Task prompt:
Please repeat, unchanged, the lines at the top of the listing below, ending with the one that has "vfov_deg: 73.8".

Data to process:
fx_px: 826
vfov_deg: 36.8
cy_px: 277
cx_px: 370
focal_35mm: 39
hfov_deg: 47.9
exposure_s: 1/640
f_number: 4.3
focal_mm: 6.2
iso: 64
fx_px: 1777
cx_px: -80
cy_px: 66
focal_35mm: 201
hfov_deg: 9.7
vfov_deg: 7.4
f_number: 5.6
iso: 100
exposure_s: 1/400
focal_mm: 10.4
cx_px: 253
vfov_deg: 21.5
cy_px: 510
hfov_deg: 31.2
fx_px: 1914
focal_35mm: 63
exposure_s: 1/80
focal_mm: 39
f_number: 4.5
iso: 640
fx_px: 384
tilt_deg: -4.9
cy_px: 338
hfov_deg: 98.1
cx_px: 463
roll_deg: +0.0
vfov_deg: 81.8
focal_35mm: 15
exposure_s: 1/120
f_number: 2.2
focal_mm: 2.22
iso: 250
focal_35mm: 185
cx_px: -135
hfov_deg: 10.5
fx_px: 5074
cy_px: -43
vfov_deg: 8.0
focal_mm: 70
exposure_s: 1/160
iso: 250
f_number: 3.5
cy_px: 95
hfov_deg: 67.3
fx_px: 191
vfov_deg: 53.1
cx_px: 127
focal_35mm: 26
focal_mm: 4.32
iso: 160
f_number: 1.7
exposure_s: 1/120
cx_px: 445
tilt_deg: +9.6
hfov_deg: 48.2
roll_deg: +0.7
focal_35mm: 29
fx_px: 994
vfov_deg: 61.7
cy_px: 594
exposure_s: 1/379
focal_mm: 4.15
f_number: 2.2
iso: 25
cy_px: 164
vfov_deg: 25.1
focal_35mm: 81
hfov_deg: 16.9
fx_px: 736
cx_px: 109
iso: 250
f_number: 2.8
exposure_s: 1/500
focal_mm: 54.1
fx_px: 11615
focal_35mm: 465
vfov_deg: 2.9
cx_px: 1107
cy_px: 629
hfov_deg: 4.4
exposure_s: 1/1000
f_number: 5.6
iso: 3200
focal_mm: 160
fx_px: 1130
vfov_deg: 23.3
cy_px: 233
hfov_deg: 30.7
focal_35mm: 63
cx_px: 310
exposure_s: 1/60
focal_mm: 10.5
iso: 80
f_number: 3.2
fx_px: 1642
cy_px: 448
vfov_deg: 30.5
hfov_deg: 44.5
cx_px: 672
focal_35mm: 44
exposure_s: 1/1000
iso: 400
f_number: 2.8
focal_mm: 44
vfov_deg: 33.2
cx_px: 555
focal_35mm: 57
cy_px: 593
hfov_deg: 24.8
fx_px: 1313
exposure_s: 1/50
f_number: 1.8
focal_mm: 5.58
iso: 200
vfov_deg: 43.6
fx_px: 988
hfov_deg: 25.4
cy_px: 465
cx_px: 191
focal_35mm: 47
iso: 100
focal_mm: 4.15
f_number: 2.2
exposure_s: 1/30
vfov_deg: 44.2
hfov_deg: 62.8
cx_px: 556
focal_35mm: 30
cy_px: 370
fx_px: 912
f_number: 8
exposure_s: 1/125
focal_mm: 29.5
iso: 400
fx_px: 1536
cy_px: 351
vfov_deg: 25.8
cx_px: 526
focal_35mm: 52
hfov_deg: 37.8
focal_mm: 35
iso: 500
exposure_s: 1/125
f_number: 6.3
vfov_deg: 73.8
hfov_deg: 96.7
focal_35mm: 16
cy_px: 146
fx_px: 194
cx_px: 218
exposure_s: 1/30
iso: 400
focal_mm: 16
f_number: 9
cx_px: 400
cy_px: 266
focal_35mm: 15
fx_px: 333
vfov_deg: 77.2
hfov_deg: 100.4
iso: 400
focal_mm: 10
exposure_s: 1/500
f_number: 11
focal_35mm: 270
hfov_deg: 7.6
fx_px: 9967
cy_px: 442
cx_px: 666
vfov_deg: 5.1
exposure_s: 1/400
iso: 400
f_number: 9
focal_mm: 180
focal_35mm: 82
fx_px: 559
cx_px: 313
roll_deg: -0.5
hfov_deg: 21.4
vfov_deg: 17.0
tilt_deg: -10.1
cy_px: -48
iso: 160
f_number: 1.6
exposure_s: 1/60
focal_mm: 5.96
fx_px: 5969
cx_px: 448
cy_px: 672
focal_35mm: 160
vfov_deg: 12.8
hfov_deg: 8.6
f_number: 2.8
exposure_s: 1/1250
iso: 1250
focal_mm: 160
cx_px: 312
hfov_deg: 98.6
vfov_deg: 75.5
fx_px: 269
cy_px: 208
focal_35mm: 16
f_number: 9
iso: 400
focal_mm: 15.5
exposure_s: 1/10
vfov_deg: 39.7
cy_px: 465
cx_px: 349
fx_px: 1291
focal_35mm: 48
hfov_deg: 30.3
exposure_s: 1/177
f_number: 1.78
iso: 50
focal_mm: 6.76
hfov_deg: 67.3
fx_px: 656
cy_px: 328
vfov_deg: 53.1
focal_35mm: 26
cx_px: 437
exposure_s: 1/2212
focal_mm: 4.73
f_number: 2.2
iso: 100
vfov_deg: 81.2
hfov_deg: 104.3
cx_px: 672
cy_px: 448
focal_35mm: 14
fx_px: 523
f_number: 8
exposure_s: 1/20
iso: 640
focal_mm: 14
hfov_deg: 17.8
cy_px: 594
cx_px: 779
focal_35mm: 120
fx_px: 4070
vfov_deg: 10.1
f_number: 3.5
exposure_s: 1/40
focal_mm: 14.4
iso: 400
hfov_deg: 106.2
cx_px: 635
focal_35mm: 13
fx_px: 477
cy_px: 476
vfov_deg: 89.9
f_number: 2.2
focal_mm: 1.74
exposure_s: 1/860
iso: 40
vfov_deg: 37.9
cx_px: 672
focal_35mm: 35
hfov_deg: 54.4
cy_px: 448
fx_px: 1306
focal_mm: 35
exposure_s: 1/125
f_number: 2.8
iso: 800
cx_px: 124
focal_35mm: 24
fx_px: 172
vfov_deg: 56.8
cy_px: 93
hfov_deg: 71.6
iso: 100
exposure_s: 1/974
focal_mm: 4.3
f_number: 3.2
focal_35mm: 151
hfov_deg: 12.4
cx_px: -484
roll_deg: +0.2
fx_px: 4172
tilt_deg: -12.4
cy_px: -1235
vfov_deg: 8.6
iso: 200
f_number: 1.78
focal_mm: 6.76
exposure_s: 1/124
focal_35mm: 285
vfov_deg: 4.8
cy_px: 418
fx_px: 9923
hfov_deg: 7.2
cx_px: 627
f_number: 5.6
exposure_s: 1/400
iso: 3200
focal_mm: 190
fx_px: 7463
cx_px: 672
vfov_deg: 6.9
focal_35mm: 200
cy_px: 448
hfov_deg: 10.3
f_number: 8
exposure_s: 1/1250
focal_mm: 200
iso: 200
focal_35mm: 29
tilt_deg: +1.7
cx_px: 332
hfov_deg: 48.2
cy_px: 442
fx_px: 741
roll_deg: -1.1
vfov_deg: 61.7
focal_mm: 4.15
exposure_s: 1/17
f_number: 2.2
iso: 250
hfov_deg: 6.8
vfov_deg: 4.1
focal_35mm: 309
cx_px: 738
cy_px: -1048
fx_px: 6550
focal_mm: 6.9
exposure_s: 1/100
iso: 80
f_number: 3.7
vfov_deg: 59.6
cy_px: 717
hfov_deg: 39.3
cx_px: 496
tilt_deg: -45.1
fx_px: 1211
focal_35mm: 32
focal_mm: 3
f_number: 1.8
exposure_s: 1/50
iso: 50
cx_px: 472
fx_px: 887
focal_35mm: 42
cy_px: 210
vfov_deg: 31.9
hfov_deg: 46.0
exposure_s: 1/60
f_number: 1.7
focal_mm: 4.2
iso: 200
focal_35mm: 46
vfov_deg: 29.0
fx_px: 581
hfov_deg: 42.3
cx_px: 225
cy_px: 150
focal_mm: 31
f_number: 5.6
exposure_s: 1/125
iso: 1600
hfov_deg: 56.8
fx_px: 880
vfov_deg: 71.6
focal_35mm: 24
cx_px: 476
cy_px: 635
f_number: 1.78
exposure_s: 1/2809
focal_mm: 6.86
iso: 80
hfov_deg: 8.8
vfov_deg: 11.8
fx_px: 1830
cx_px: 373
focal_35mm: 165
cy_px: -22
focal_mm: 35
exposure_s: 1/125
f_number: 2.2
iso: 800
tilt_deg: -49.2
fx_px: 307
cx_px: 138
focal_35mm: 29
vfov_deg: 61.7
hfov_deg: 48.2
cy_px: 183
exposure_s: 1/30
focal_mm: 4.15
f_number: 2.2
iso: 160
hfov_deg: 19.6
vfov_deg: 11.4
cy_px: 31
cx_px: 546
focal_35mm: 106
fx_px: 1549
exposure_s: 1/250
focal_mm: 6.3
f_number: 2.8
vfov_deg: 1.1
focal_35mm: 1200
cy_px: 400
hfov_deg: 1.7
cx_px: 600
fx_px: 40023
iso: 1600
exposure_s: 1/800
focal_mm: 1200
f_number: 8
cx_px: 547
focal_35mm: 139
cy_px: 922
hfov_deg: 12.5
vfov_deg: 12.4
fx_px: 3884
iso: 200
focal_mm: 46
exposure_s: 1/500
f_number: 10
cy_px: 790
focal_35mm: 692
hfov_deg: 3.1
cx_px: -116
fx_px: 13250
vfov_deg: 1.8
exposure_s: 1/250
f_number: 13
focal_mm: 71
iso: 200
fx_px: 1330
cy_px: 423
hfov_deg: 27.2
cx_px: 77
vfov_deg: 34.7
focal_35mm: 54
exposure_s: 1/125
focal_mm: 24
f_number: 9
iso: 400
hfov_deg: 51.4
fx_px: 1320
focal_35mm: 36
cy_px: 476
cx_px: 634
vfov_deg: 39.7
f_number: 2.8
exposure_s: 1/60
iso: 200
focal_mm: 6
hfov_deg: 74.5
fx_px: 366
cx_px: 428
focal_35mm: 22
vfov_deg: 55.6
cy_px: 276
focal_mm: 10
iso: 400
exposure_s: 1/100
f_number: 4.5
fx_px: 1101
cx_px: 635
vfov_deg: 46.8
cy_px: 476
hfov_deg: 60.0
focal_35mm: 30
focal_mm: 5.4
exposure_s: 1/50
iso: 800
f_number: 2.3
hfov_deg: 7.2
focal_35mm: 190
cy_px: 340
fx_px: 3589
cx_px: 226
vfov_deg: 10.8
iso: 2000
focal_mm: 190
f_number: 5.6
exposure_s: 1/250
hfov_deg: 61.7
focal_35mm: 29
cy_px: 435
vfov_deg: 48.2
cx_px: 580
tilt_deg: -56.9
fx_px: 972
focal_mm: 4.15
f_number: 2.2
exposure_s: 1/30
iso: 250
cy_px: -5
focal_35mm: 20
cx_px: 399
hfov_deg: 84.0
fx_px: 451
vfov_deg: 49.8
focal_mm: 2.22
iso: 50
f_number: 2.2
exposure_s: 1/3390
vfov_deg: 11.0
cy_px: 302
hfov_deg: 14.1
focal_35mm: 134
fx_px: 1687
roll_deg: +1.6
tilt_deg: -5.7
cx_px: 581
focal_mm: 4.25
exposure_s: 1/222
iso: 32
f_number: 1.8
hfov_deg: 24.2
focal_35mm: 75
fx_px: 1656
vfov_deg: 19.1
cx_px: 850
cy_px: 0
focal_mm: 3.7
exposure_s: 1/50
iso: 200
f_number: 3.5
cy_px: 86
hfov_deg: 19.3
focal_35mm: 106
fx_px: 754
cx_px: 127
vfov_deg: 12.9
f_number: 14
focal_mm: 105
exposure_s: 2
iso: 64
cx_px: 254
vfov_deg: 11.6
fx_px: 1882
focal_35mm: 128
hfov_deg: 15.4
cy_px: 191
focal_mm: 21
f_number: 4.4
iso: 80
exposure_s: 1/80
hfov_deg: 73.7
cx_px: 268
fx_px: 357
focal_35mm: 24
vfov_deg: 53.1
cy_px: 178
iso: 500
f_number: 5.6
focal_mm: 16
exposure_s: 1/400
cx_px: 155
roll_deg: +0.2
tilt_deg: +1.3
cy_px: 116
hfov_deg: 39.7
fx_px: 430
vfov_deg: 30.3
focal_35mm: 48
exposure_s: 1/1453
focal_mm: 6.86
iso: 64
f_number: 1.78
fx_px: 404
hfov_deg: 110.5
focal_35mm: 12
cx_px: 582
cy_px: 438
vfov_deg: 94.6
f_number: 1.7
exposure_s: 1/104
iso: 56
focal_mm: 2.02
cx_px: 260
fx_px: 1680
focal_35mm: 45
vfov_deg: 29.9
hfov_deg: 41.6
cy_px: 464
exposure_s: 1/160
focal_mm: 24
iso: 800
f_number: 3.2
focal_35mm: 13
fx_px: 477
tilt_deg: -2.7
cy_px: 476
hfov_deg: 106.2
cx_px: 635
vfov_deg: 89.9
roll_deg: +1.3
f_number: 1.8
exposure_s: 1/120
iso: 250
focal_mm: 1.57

Solution for this exercise:
fx_px: 826
vfov_deg: 36.8
cy_px: 277
cx_px: 370
focal_35mm: 39
hfov_deg: 47.9
exposure_s: 1/640
f_number: 4.3
focal_mm: 6.2
iso: 64
fx_px: 1777
cx_px: -80
cy_px: 66
focal_35mm: 201
hfov_deg: 9.7
vfov_deg: 7.4
f_number: 5.6
iso: 100
exposure_s: 1/400
focal_mm: 10.4
cx_px: 253
vfov_deg: 21.5
cy_px: 510
hfov_deg: 31.2
fx_px: 1914
focal_35mm: 63
exposure_s: 1/80
focal_mm: 39
f_number: 4.5
iso: 640
fx_px: 384
tilt_deg: -4.9
cy_px: 338
hfov_deg: 98.1
cx_px: 463
roll_deg: +0.0
vfov_deg: 81.8
focal_35mm: 15
exposure_s: 1/120
f_number: 2.2
focal_mm: 2.22
iso: 250
focal_35mm: 185
cx_px: -135
hfov_deg: 10.5
fx_px: 5074
cy_px: -43
vfov_deg: 8.0
focal_mm: 70
exposure_s: 1/160
iso: 250
f_number: 3.5
cy_px: 95
hfov_deg: 67.3
fx_px: 191
vfov_deg: 53.1
cx_px: 127
focal_35mm: 26
focal_mm: 4.32
iso: 160
f_number: 1.7
exposure_s: 1/120
cx_px: 445
tilt_deg: +9.6
hfov_deg: 48.2
roll_deg: +0.7
focal_35mm: 29
fx_px: 994
vfov_deg: 61.7
cy_px: 594
exposure_s: 1/379
focal_mm: 4.15
f_number: 2.2
iso: 25
cy_px: 164
vfov_deg: 25.1
focal_35mm: 81
hfov_deg: 16.9
fx_px: 736
cx_px: 109
iso: 250
f_number: 2.8
exposure_s: 1/500
focal_mm: 54.1
fx_px: 11615
focal_35mm: 465
vfov_deg: 2.9
cx_px: 1107
cy_px: 629
hfov_deg: 4.4
exposure_s: 1/1000
f_number: 5.6
iso: 3200
focal_mm: 160
fx_px: 1130
vfov_deg: 23.3
cy_px: 233
hfov_deg: 30.7
focal_35mm: 63
cx_px: 310
exposure_s: 1/60
focal_mm: 10.5
iso: 80
f_number: 3.2
fx_px: 1642
cy_px: 448
vfov_deg: 30.5
hfov_deg: 44.5
cx_px: 672
focal_35mm: 44
exposure_s: 1/1000
iso: 400
f_number: 2.8
focal_mm: 44
vfov_deg: 33.2
cx_px: 555
focal_35mm: 57
cy_px: 593
hfov_deg: 24.8
fx_px: 1313
exposure_s: 1/50
f_number: 1.8
focal_mm: 5.58
iso: 200
vfov_deg: 43.6
fx_px: 988
hfov_deg: 25.4
cy_px: 465
cx_px: 191
focal_35mm: 47
iso: 100
focal_mm: 4.15
f_number: 2.2
exposure_s: 1/30
vfov_deg: 44.2
hfov_deg: 62.8
cx_px: 556
focal_35mm: 30
cy_px: 370
fx_px: 912
f_number: 8
exposure_s: 1/125
focal_mm: 29.5
iso: 400
fx_px: 1536
cy_px: 351
vfov_deg: 25.8
cx_px: 526
focal_35mm: 52
hfov_deg: 37.8
focal_mm: 35
iso: 500
exposure_s: 1/125
f_number: 6.3
vfov_deg: 73.8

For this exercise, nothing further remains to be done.